Das Poster, welches der französisch-syrische Künstler Fares Cachoux gestaltet hat, zeigt Bashar al-Assad mit einem Schlachtbeil, versteckt hinter seinem Rücken, und eine Gruppe von Kindern. Ähnlich wie bei Faour war al-Hula ein Wendepunkt auch im künstlerischen Leben von Cachoux. Die Möglichkeiten von Graphicdesign haben dem Künstler Raum gegeben, die Brutalität in Syrien darzustellen, ohne den Betrachter zu verschrecken. Quelle: “ al-Hula ”, ein Poster von Fares Cachoux. Mehr Informationen auf seiner Website: www.behance.net/farescachoux
Die Region al-Hula beteiligte sich, wie weite Teile des Landes, schon früh an den ersten friedlichen Demonstrationen. Das Regime, das von Anfang an auf den militärischen Kampf setzte, schoss in der Stadt die ersten Demonstranten nieder. Einer der Hauptdemonstrationsorte in al-Hula war der „Platz der Uhr“, ein Platz mit einem einige Meter hohen Uhrenturm, wie sie in vielen Städten des früheren osmanischen Reichs zu finden sind. Mit Beginn der Demonstrationen wurden in den meisten syrischen Städten eben diese Orte in „Platz der Freiheit“ umbenannt. Wie an anderen Orten wollten die Demonstranten auch hier das Militär dazu auffordern, sich ihnen anzuschließen. Im Damaszener Vorort Daraya etwa steckte der Aktivist Ghiyath Matar Blumen in die Gewehre der Regime-Soldaten. Dort, ebenso wie in al-Hula, riefen Demonstranten dem Militär entgegen: „Die Armee und das Volk sind eins“, um ihrem gewaltfreien Widerstand Ausdruck zu verleihen
Video aus al-Hula vom Juli 2011
Heute ist die Gegend systematisch drei Waffen des Regimes und dessen Verbündeten ausgesetzt: Seit vier Jahren wird sie belagert und somit von der Nahrungsversorgung abgeschnitten, gleichzeitig werden landwirtschaftliche Flächen gezielt verbrannt. Zudem ist sie ständiger Bombardierung ausgesetzt. Dennoch, die Zivilbevölkerung vor Ort organisiert zivile Infrastruktur wie Schulen und Feldkrankenhäuser selbst. Mit Kampagnen versucht sie, friedlich auf die Situation vor Ort aufmerksam zu machen.
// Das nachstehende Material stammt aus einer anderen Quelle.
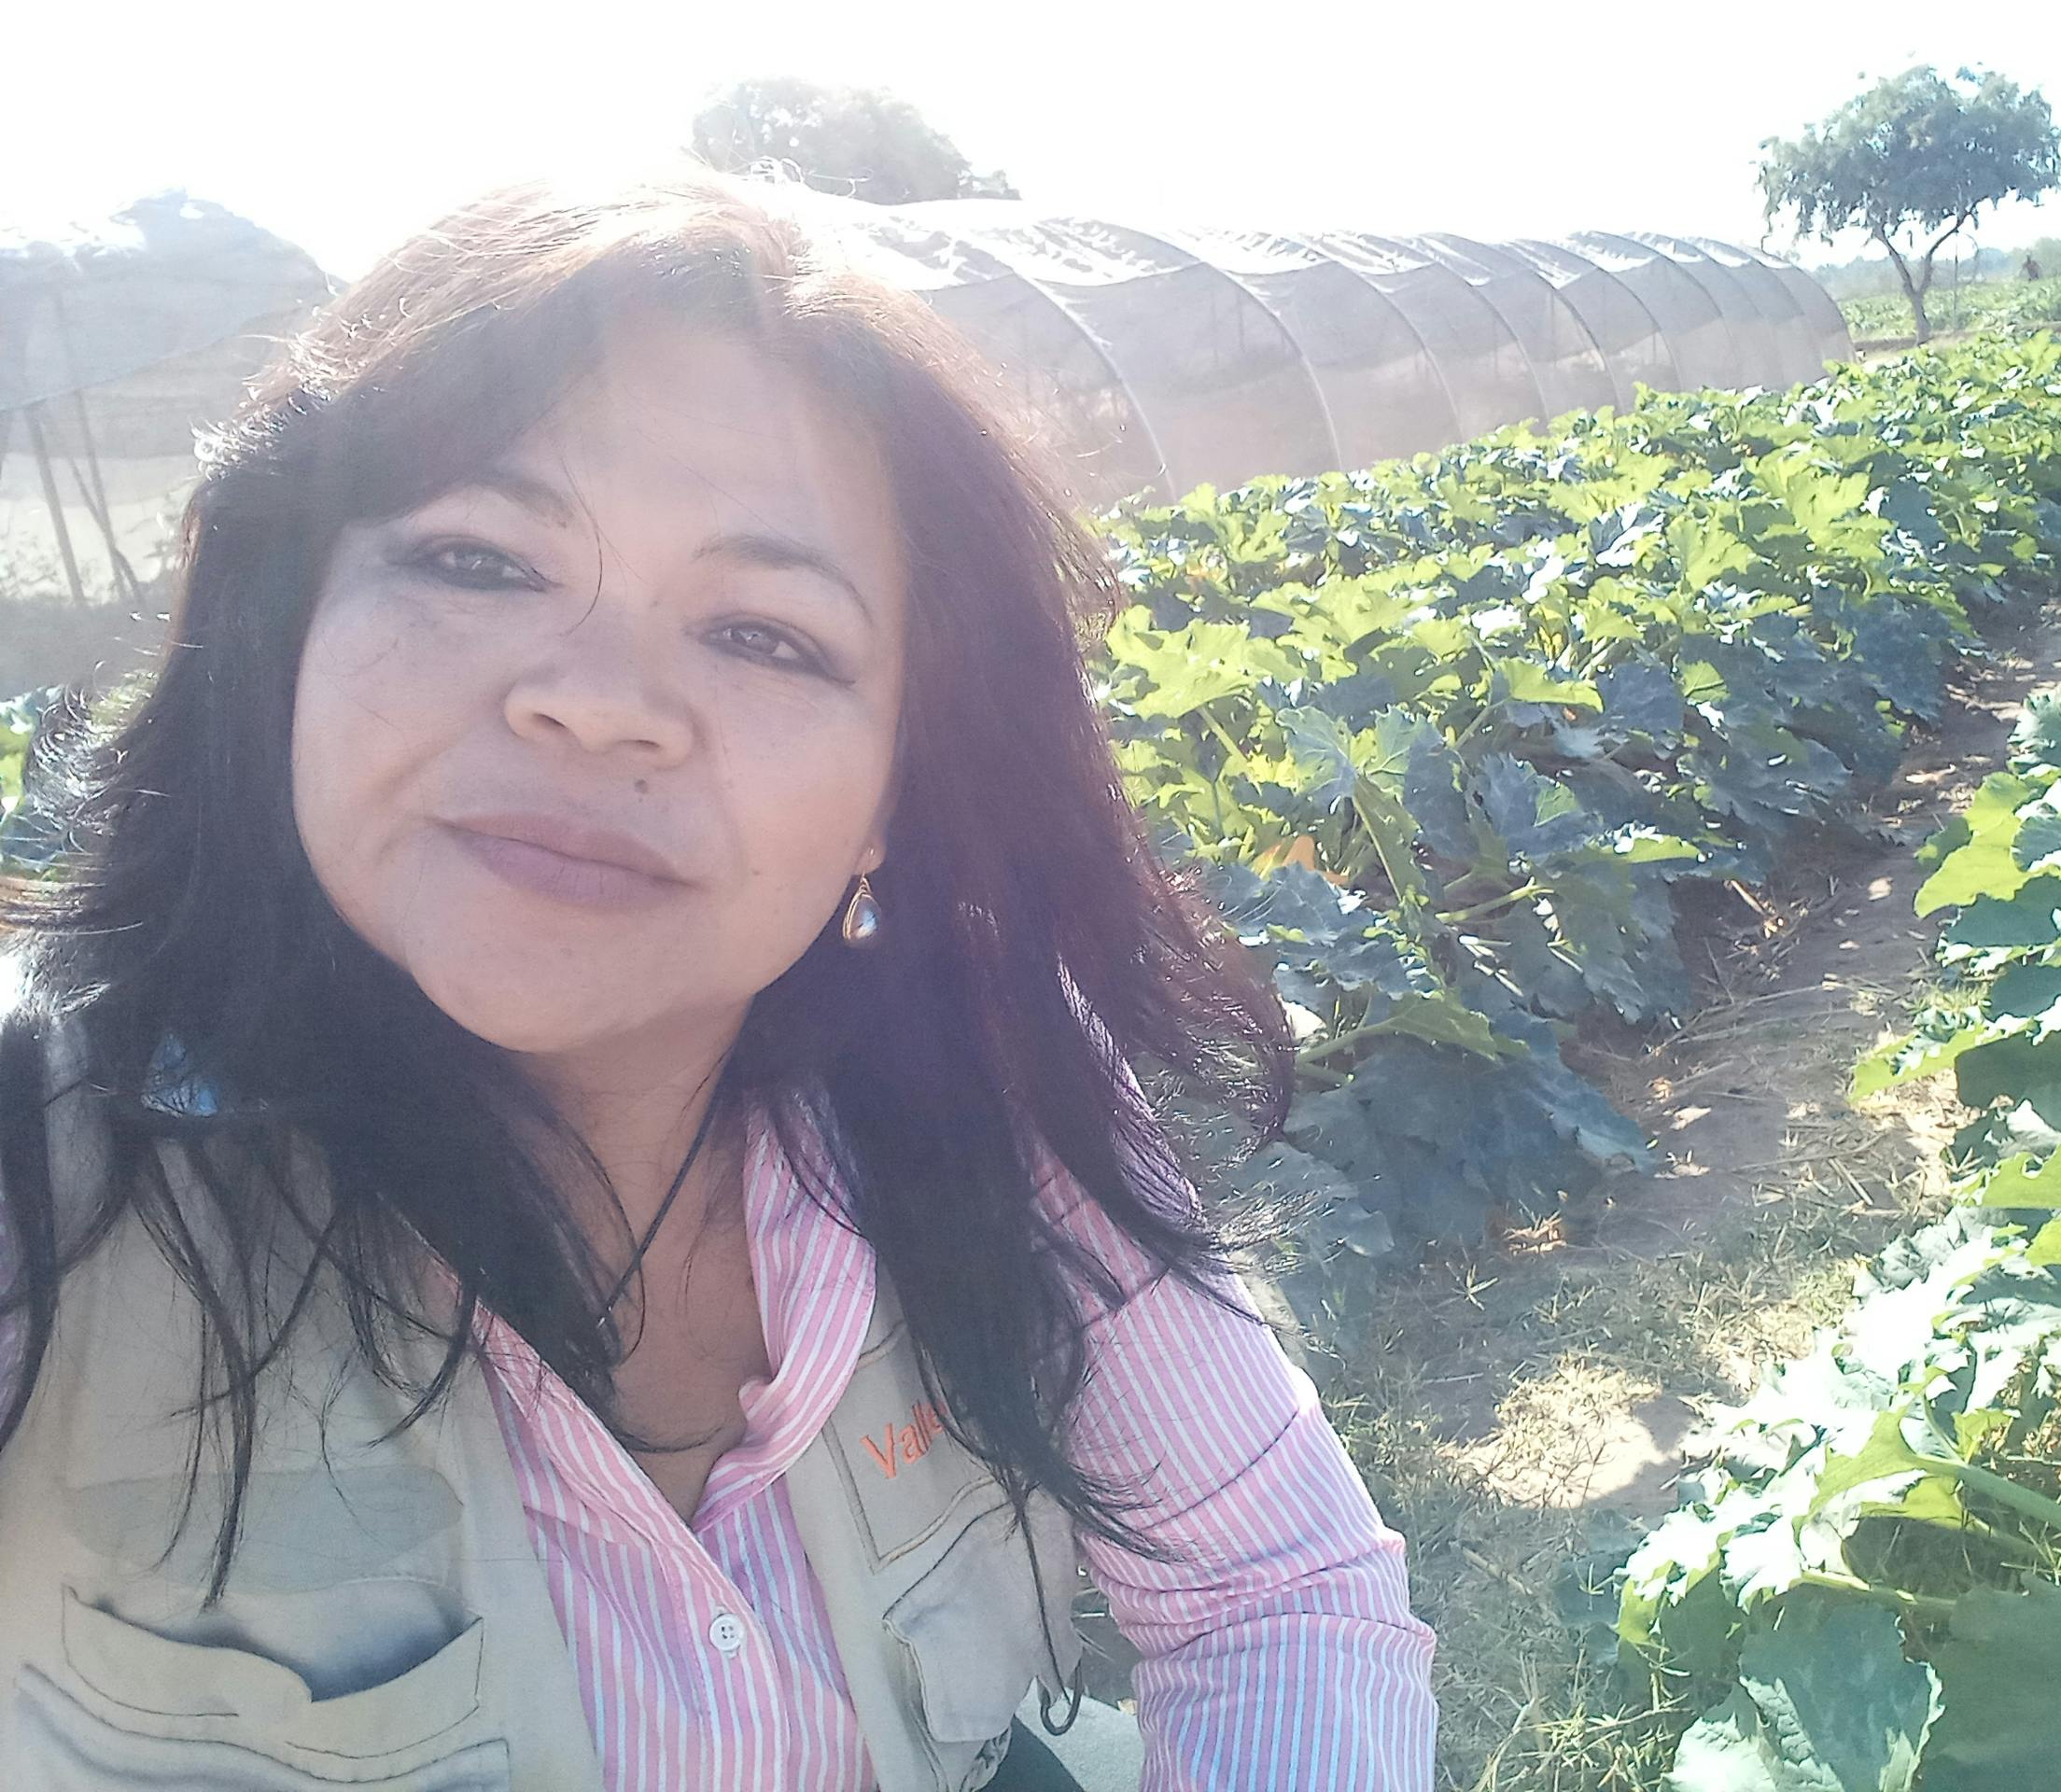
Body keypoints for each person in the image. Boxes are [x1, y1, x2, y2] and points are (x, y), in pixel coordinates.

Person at [0, 171, 1437, 1791]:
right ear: (287, 629)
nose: (602, 704)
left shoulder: (982, 1080)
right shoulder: (48, 1174)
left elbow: (1274, 1587)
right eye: (478, 559)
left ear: (896, 790)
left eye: (764, 635)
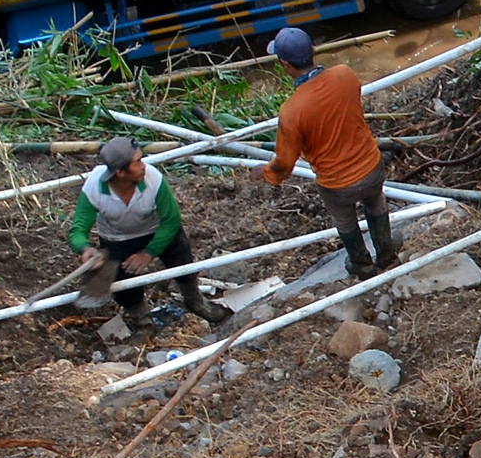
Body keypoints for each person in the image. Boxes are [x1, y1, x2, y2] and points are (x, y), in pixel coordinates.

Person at [263, 26, 394, 277]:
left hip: (337, 185)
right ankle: (387, 255)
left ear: (285, 65)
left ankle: (362, 264)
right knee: (376, 202)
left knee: (345, 221)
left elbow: (285, 161)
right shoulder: (345, 75)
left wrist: (269, 173)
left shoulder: (292, 111)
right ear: (313, 51)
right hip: (371, 166)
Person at [67, 137, 228, 324]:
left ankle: (195, 300)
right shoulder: (94, 187)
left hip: (157, 229)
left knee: (182, 261)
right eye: (137, 162)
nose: (144, 165)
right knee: (124, 287)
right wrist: (85, 248)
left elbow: (171, 220)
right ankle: (141, 319)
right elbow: (77, 229)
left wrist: (149, 253)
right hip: (117, 238)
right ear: (120, 172)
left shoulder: (152, 179)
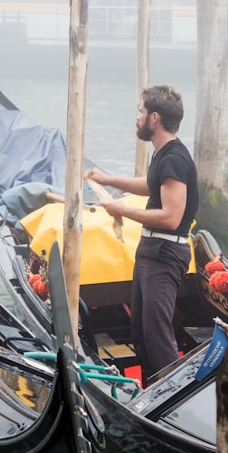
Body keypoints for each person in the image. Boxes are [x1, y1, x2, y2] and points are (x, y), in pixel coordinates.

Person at [87, 85, 199, 383]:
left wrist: (120, 210)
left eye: (140, 111)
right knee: (142, 334)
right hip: (152, 253)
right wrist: (107, 180)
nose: (136, 117)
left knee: (158, 336)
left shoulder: (174, 158)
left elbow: (171, 217)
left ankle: (170, 406)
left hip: (164, 254)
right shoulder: (164, 155)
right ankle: (150, 396)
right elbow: (152, 185)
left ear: (155, 118)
Alsharq wird in den nächsten Wochen verschiedene Aspekte des Alltags der Bewohner von al-Hula betrachten und möchte so dazu beitragen, die Stadt aus der puren Geographie der Gewalt herauszuholen und als eine Stadt mit zivilen Projekten und Menschen ins Bewusstsein des deutsch-sprachigen Lesers zu rücken. Dafür stehen wir auch mit Einwohnern vor Ort in Kontakt.
Die Themenreihe wird sich unter anderem mit der selbstorganisierten Bildung und dem Alltag eines Lehrers vor Ort beschäftigen, der Krankenversorgung und der Aufrechterhaltung einer simplen medizinischen Infrastruktur, sowie mit der Gefahr der Umsiedlung der BewohnerInnen der Stadt.